Here are some interesting AI open-source models and frameworks I wanted to share today:
Project: Stable Diffusion 3.5
Stable Diffusion 3.5 is a deep learning model for image generation, available in three versions (Large, Large Turbo, and Medium).
This project provides a lightweight inference implementation, supporting various text encoders and Variational Autoencoder (VAE) decoders.
Users can generate high-quality images with simple commands, which are suitable for multiple applications such as AI art creation and computer vision research.
https://stability.ai/news/introducing-stable-diffusion-3-5
Project: O1-nano
O1-nano is an open-source project designed to create a simplified version of the OpenAI O1 model series. This project primarily showcases the model's ability to solve arithmetic problems.
O1-nano combines chain-of-thought reasoning and reinforcement learning, enabling token generation for completion and internal reasoning during training and inference.
The project's goal is to enhance problem-solving capabilities by breaking down complex problems into subtasks.
https://github.com/llSourcell/O1-nano
Project: Moonshine
Moonshine is a set of fast and accurate speech-to-text models optimized for resource-constrained devices.
It is ideal for real-time on-device applications such as live transcription and voice command recognition.
Moonshine achieved a better Word Error Rate (WER) compared to OpenAI’s Whisper model on datasets used by the OpenASR leaderboard maintained by HuggingFace.
https://github.com/usefulsensors/moonshine
Project: Whispo
Whispo is an AI-powered speech transcription tool.
Users can record speech by holding the Ctrl key, and once released, the transcribed text is automatically inserted into the currently used application.

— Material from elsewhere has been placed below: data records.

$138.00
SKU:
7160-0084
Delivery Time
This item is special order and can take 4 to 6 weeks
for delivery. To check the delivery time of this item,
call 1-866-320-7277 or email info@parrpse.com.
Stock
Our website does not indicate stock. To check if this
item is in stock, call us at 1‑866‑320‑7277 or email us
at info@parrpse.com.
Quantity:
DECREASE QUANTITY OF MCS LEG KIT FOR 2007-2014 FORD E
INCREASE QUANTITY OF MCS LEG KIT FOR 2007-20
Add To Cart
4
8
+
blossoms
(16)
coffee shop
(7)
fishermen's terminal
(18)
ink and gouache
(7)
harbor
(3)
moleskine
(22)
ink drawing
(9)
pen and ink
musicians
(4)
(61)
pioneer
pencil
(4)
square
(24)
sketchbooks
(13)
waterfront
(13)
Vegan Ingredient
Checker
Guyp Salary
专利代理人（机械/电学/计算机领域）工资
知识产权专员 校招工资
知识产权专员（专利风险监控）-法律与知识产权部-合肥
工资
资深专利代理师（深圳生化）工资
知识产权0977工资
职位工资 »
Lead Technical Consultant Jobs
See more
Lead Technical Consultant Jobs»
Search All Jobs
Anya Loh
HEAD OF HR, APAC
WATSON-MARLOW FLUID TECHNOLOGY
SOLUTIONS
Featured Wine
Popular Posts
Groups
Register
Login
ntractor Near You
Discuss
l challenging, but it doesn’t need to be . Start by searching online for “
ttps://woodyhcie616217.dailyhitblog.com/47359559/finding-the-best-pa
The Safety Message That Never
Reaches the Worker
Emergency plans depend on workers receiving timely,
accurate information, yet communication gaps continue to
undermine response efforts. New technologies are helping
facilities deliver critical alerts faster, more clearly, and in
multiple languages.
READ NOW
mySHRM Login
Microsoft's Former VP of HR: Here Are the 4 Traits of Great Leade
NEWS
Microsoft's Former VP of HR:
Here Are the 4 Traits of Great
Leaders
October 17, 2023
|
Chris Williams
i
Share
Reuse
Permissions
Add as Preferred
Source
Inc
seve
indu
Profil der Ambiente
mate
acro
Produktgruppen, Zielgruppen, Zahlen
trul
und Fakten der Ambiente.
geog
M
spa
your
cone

This tool supports any application that accepts text input, with data stored locally.
Whispo uses OpenAI’s Whisper for transcription and allows users to integrate their own API for transcription via a custom API URL.

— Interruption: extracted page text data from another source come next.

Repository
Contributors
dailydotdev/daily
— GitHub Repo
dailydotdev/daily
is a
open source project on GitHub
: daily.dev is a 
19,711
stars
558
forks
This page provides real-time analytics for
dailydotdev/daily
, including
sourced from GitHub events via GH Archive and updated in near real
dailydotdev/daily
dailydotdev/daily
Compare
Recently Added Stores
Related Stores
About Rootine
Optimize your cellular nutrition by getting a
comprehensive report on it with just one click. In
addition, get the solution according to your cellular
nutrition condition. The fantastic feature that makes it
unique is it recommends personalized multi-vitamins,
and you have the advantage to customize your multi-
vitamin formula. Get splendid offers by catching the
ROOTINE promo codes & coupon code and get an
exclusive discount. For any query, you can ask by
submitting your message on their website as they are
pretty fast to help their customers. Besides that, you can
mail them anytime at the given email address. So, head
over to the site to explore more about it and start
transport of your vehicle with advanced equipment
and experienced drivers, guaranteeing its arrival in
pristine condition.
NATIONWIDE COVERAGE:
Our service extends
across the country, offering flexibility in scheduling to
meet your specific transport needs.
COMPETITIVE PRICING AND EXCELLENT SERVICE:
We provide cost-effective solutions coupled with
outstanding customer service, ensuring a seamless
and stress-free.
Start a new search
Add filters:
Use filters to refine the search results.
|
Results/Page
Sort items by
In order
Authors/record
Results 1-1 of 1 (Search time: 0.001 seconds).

Additionally, it supports transcription post-processing using large language models (e.g., OpenAI, Groq, and Gemini).
https://github.com/egoist/whispo
Project: Fast-LLM
Fast-LLM is an open-source library for training large language models, built on PyTorch and Triton.
It boasts extremely high speed, scalability to large clusters, support for multiple model architectures, and ease of use.

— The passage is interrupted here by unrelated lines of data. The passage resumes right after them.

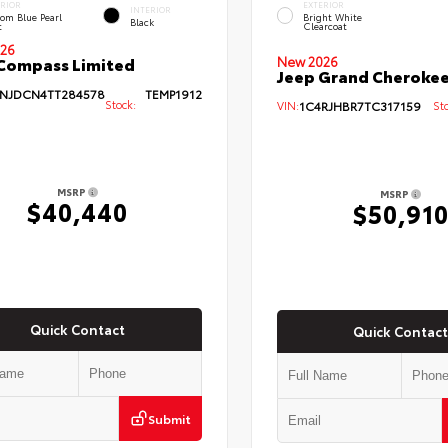
ERIOR
EXTERIOR
INTERIOR
om Blue Pearl
Bright White
Black
t
Clearcoat
26
Compass Limited
New 2026
Jeep Grand Cherokee
NJDCN4TT284578
TEMP1912
Stock:
VIN:
1C4RJHBR7TC317159
Sto
MSRP
MSRP
$40,440
$50,91
Quick Contact
Quick Contact
Submit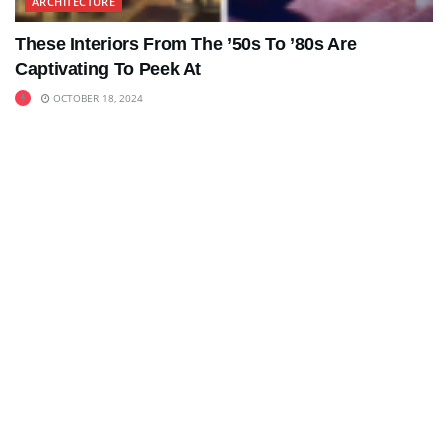
ARCHITECTURE
These Interiors From The ’50s To ’80s Are
Captivating To Peek At
OCTOBER 18, 2024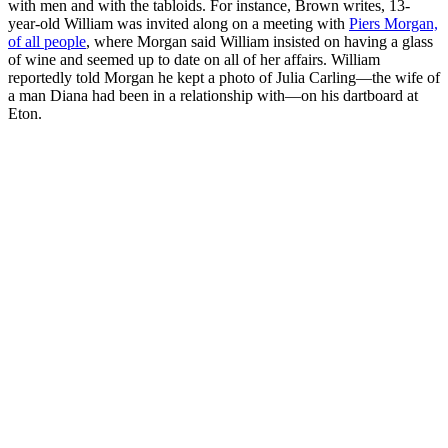
with men and with the tabloids. For instance, Brown writes, 13-
year-old William was invited along on a meeting with
Piers Morgan,
of all people
, where Morgan said William insisted on having a glass
of wine and seemed up to date on all of her affairs. William
reportedly told Morgan he kept a photo of Julia Carling—the wife of
a man Diana had been in a relationship with—on his dartboard at
Eton.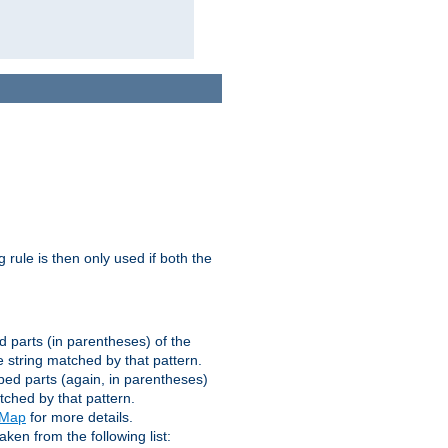
g rule is then only used if both the
d parts (in parentheses) of the
 string matched by that pattern.
ped parts (again, in parentheses)
tched by that pattern.
eMap
for more details.
aken from the following list:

Unlike commercial frameworks like Megatron-LM, Fast-LLM is fully open-source, encouraging community-driven development, where researchers can freely customize and optimize as needed.
https://github.com/ServiceNow/Fast-LLM
Project: GraphLLM
GraphLLM is a graph-based framework for processing data through one or more large language models (LLMs).
It offers a powerful agent capable of performing web searches and running Python code, along with a set of tools for web scraping and reformatting data into an LLM-friendly format.
GraphLLM is designed to give full control over raw prompts and model outputs without hiding the library's internal workings. The project also develops a GUI similar to ComfyUI to support advanced features for complex graphs.